# Texto mostrado:
━━━━━━

Además de con La Lapa y Guad, otra novela, Mararía (1973), de Rafael Arozarena, presenta esta característica de adentrarse en la isla laberinto, pero especialmente interesantes me parecen el cuento «El extraño caso del timonel» (1960), del mismo autor, Rafael Arozarena, y Fetasa (1955), de Isaac de Vega, pues ambos son relatos órficos. Allí el laberinto se vincula con la muerte de un modo especial. Recordemos que Orfeo recorre la laguna Estigia (como en el cuadro de Josef Patinir) y desciende al inframundo en busca de su amada, Eurídice: de nuevo un adentro y un afuera. De nuevo un descenso y un enfrentamiento con la verdad. De nuevo entrar y alcanzar el centro de un «laberinto». Todos los seres, de hecho, vivimos entre nacer y morir, en un periplo entre el nacimiento y la propia muerte: recorremos un camino hacia la muerte, el centro del laberinto. Salir, regresar atrás, no es posible. Uno puede descender por una vida laberíntica que conduce a la muerte, pero, si intenta revelarse, refutar a la muerte o resistirse a ella, tratar de desandar esforzadamente el camino, no es posible: acaso su única posibilidad, ante la imposibilidad de regresar a la vida o morir definitivamente, sea permanecer varado en un lugar impreciso entre la vida y la muerte, la laguna Estigia. Entre los personajes de «El extraño caso del timonel» hay «muertos reales» y «muertos aparentes». La atmósfera tanto de ese cuento de Arozarena como de Fetasa, de Isaac de Vega, resulta órfica por situar a los personajes en un lugar extraño entre la vida y la muerte, pero también porque se transmite un fluir en descenso que resulta laberíntico, una espiral. Las espirales son asociadas a lo órfico (véase Vértigo, de Alfred Hitchcock), son en sí un descenso al interior del laberinto. Cierto que es notable la presencia de espirales en petroglifos y artes de los guanches —cultura prehispánica de las islas—, pero, en realidad, se han hallado espirales en las artes de todos los continentes. Es un símbolo de una unanimidad universal difícil de explicar. Y por supuesto las espirales están presentes, del modo más sofisticado, en las literaturas de Kafka y de Borges, ya en el siglo xx, como se encuentran en la narrativa fetasiana.

━━━━━━

# Información extraída:
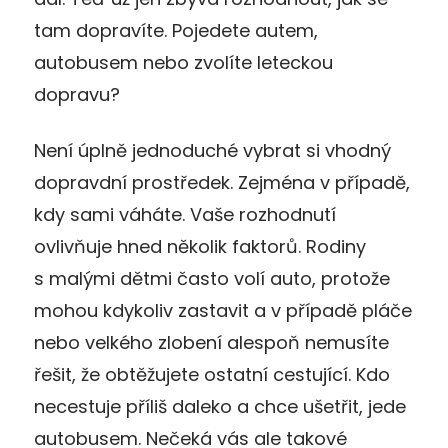
tam dopravíte. Pojedete autem,
autobusem nebo zvolíte leteckou
dopravu?
Není úplně jednoduché vybrat si vhodný
dopravdní prostředek. Zejména v případě,
kdy sami váháte. Vaše rozhodnutí
ovlivňuje hned několik faktorů. Rodiny
s malými dětmi často volí auto, protože
mohou kdykoliv zastavit a v případě pláče
nebo velkého zlobení alespoň nemusíte
řešit, že obtěžujete ostatní cestující. Kdo
necestuje příliš daleko a chce ušetřit, jede
autobusem. Nečeká vás ale takové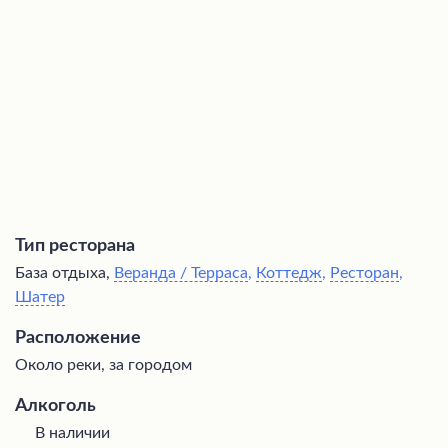
подходит для празднования торжеств благодаря
отдельным уютным домикам.
Тип ресторана
База отдыха,
Веранда / Терраса
,
Коттедж
,
Ресторан
,
Шатер
Расположение
Около реки, за городом
Алкоголь
В наличии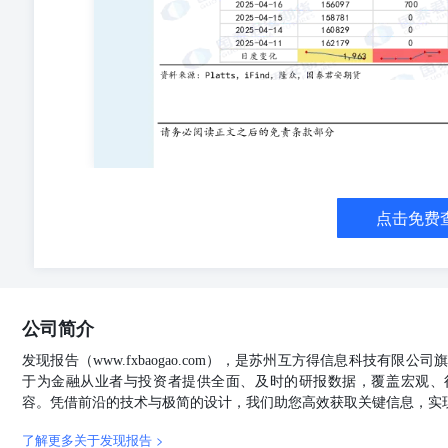
报告版权仅为本公司所有，未经书面许可，任何机构和个
用、刊发的，需在允许的范围内使用，并注明出处为“国
悖原意的引用、删节和修改。若本公司以外的其他个人或
为此发送行为负责。通过此途径获得本报告的投资者应自
期货品种。本报告不构成本公司向该个人或机构之客户提
之客户因使用本报告或报告所载内容引起的任何损失承担
记均为国君期货所有或经合法授权被许可使用的商标、服
个人不得使用该商标、服务标记及标记。
点击免费
公司简介
发现报告（www.fxbaogao.com），是苏州互方得信息科技有限
于为金融从业者与投资者提供全面、及时的研报数据，覆盖宏观、
容。凭借前沿的技术与极简的设计，我们助您高效获取关键信息，实
了解更多关于发现报告 >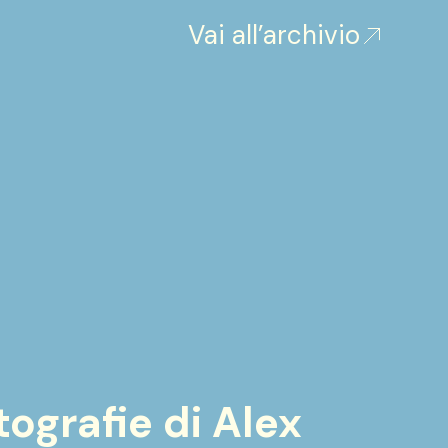
Vai all’archivio
ografie di Alex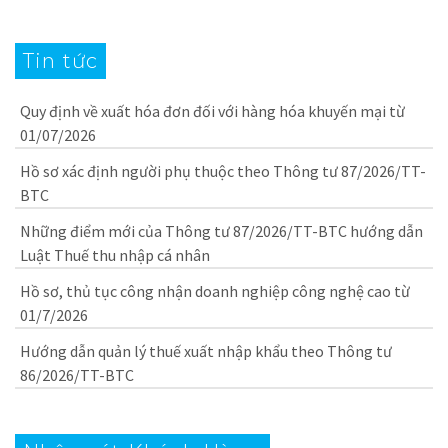
Tin tức
Quy định về xuất hóa đơn đối với hàng hóa khuyến mại từ
01/07/2026
Hồ sơ xác định người phụ thuộc theo Thông tư 87/2026/TT-
BTC
Những điểm mới của Thông tư 87/2026/TT-BTC hướng dẫn
Luật Thuế thu nhập cá nhân
Hồ sơ, thủ tục công nhận doanh nghiệp công nghệ cao từ
01/7/2026
Hướng dẫn quản lý thuế xuất nhập khẩu theo Thông tư
86/2026/TT-BTC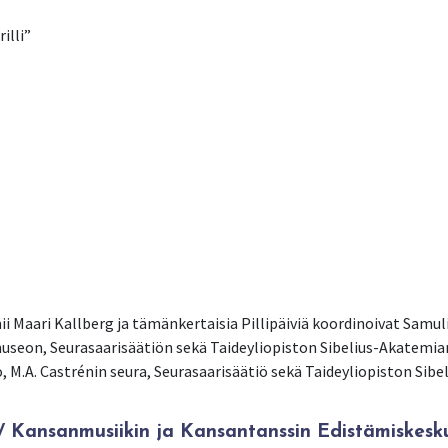
illi”
mii Maari Kallberg ja tämänkertaisia Pillipäiviä koordinoivat Samul
museon, Seurasaarisäätiön sekä Taideyliopiston Sibelius-Akatemi
.A. Castrénin seura, Seurasaarisäätiö sekä Taideyliopiston Sibe
Kansanmusiikin ja Kansantanssin Edistämiskesk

━━━━━━

# Instrucciones:
• a. Según el texto, ¿en qué año se publicó Fetasa, de Isaac de Vega?
• b. Convierte en una lista el párrafo del texto que comienza con «Además de con La Lapa y Guad», conservando sus datos principales.
• c. Explica, según el texto, por qué la atmósfera de «El extraño caso del timonel» y de Fetasa resulta órfica.
Las entradas no tienen relación con el texto.

# Respuestas:
• a. En 1955.

• b.
- Además de La Lapa y Guad, la novela Mararía (1973), de Rafael Arozarena, se adentra en la isla laberinto.
- Destacan «El extraño caso del timonel» (1960), de Arozarena, y Fetasa (1955), de Isaac de Vega, por ser relatos órficos en los que el laberinto se vincula con la muerte.
- Orfeo recorre la laguna Estigia y desciende al inframundo en busca de Eurídice, lo que supone un adentro y un afuera, un descenso, un enfrentamiento con la verdad y el alcance del centro de un «laberinto».
- Todos los seres recorren un camino entre el nacimiento y la muerte, que es el centro del laberinto, y no es posible regresar.
- Quien intenta resistirse a la muerte y desandar el camino quizá solo pueda quedar varado entre la vida y la muerte, en la laguna Estigia.
- En «El extraño caso del timonel» hay «muertos reales» y «muertos aparentes».
- Las espirales se asocian a lo órfico y representan un descenso al interior del laberinto.
- Aparecen en petroglifos y artes de los guanches, pero también en las artes de todos los continentes, como símbolo universal difícil de explicar.
- También están presentes en las literaturas de Kafka y de Borges y en la narrativa fetasiana.

• c. Ambas obras sitúan a los personajes en un lugar extraño entre la vida y la muerte. Además, transmiten un fluir en descenso que resulta laberíntico, una espiral, y las espirales se asocian a lo órfico.